It’s difficult to see how anyone could be pessimistic in this economy: with consistently low interest rates, a significant increase in big company mergers and acquisitions, growth in the Far East of exponential proportions, and an all-time high in Wall Street and London financial city bonuses, the economy and the markets look set to rock and roll in 2006 – and yet there are still plenty of dissenters. It makes me think that where trouble lurks is in analysts’ and traders’ underestimation about just how large the next bubble is being blown up right now.
Most of the economy naysayers point to inflated oil prices and the unresponsiveness of global equity markets to the impact of artificial ‘tweaking’ designed to get them going again in support of their bearish views, but the examples miss a greater extent of detail in thinking about macroeconomic boom-bust cycles.

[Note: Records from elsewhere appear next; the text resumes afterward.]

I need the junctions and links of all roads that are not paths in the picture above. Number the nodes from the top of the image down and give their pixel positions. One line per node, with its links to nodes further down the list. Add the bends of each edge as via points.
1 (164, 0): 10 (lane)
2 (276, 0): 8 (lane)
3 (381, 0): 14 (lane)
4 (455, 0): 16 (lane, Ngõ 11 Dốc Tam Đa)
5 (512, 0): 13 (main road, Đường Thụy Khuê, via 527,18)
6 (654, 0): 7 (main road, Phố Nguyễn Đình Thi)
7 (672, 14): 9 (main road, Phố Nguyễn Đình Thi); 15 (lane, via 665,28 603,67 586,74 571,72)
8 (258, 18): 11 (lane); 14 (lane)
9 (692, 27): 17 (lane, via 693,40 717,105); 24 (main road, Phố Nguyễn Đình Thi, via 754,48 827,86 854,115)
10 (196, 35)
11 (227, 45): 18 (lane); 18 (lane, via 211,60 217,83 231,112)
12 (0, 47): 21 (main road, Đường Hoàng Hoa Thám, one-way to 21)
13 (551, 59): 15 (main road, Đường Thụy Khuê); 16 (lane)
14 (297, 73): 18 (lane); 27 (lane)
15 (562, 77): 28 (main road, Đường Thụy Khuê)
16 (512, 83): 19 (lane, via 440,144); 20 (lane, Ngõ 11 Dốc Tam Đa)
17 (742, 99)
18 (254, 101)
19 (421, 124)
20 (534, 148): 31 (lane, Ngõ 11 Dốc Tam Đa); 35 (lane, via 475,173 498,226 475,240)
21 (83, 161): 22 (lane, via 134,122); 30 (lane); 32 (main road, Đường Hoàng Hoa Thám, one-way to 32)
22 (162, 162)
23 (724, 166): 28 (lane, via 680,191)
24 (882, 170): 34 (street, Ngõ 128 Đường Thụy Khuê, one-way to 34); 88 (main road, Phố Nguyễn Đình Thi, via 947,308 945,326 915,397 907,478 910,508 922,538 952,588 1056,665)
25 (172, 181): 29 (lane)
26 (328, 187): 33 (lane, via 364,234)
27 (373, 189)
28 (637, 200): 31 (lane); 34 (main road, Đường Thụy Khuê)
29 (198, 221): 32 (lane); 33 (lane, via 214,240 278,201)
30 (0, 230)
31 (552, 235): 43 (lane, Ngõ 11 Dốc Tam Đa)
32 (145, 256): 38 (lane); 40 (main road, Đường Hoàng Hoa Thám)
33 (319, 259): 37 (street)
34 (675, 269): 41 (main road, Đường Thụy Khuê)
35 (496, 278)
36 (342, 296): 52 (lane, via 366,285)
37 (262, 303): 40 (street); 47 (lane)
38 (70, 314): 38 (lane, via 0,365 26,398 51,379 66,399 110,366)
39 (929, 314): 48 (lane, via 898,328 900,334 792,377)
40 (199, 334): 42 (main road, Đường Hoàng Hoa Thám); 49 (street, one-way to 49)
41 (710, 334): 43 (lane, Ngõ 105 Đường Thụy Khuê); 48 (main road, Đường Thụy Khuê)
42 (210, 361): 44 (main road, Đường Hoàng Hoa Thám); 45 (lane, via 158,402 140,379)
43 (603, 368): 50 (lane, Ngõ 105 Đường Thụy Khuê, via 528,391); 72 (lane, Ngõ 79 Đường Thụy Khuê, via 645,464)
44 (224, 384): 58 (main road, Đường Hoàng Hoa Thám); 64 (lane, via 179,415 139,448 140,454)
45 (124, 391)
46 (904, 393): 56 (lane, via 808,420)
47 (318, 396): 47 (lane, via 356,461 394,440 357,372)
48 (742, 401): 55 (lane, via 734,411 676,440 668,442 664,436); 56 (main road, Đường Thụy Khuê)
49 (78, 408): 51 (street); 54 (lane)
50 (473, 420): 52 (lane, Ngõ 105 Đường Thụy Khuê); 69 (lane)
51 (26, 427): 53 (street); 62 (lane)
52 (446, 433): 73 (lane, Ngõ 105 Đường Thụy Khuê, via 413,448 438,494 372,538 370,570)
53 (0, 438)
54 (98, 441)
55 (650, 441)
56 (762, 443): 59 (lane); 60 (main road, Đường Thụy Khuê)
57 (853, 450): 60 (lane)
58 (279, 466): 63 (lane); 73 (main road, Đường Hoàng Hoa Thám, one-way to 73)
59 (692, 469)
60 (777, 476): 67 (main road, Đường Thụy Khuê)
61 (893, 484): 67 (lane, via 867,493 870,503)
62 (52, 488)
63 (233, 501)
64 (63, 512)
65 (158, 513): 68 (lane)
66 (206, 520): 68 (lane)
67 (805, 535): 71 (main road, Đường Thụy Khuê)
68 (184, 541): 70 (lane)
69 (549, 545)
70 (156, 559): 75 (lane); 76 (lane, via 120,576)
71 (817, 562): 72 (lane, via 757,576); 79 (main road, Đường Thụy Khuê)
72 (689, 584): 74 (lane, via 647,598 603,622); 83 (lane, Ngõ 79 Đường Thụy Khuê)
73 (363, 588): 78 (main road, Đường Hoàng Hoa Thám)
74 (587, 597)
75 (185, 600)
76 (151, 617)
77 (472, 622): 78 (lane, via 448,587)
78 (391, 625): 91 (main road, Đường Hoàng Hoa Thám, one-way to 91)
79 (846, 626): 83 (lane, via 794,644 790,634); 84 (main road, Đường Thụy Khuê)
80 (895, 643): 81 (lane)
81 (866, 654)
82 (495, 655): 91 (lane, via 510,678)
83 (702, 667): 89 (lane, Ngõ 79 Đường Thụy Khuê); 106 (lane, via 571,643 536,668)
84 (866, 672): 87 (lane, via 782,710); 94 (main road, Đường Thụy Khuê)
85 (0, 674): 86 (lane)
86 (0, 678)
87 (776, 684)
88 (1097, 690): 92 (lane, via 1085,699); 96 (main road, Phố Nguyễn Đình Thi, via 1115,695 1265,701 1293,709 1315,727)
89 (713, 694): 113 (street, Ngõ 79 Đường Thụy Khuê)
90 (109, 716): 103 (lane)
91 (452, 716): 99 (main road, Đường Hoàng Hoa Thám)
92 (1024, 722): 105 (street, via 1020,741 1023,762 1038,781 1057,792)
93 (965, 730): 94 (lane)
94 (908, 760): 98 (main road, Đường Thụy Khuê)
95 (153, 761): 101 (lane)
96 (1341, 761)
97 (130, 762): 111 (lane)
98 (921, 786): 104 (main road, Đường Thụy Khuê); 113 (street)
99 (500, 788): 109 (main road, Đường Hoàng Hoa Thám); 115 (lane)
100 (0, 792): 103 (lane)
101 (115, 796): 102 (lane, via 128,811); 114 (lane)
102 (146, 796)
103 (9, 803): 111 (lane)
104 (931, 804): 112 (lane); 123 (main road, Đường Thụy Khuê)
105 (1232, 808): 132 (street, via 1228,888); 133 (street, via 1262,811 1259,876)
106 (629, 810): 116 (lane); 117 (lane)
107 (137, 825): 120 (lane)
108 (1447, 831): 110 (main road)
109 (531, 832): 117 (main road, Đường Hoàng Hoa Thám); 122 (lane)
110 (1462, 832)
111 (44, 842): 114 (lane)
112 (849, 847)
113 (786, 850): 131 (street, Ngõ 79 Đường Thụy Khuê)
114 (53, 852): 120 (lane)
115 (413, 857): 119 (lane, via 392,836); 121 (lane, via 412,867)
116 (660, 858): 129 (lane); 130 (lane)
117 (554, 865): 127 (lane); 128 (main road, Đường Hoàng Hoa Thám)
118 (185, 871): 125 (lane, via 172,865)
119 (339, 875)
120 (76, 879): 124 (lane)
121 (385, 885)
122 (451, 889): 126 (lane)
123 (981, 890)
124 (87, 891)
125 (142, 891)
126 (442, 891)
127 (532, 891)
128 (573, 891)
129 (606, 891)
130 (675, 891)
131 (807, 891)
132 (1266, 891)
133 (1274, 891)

When former Chairman of the Federal Reserve Alan Greenspan lowered interest rates dramatically after the market crash of the early turn of the millennium, most were expecting this to have the same designated effect it had had on past markets: namely, to give them a quick shove in the upward direction. When this didn’t happen, people started claiming that the Midas financier had lost his touch, but the criticism missed the point. Gone was a market environment where there was plenty of free capital waiting to be released at the right place at the right time: even if equity prices look cheap, if there’s no capital sitting in deposit accounts and in government bonds waiting to pounce on the opportunity of higher investment returns, then artificial processes of bolstering markets are redundant.
Having been hit with substantial blue-chip bankruptcies and more than a sixty percent fall in equity prices, it wasn’t just that the U.S. economy was in a dispiriting mood for capital investment, it was that there was very little to go around in the first place.